To-do item:
Search the entries below. Return every line that has "reacties" in it.

+---+

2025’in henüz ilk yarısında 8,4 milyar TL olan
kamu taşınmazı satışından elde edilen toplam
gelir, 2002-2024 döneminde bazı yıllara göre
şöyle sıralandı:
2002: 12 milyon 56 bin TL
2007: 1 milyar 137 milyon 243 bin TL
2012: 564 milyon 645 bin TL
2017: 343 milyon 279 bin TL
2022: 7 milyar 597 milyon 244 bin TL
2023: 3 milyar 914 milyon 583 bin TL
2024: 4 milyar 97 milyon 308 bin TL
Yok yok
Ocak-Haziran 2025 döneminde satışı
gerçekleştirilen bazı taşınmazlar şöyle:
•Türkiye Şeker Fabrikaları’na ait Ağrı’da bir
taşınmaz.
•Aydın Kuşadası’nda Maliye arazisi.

+---+

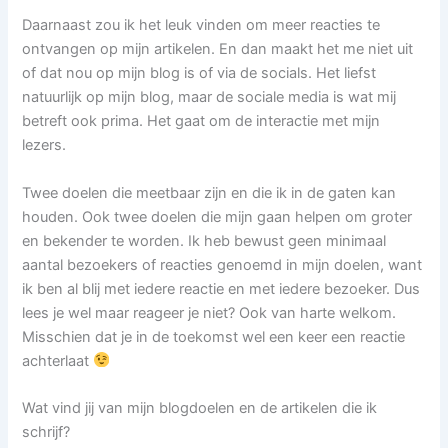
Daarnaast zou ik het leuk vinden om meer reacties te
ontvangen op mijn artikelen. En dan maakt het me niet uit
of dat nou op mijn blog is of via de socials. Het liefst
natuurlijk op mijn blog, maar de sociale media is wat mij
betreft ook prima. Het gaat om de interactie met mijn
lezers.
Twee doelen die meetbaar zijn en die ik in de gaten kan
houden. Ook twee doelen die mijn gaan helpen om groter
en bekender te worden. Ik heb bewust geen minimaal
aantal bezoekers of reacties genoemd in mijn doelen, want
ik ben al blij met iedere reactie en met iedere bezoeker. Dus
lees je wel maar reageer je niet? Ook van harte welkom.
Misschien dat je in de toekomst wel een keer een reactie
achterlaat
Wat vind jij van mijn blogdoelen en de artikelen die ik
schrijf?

+---+

Exercise output:
Daarnaast zou ik het leuk vinden om meer reacties te
aantal bezoekers of reacties genoemd in mijn doelen, want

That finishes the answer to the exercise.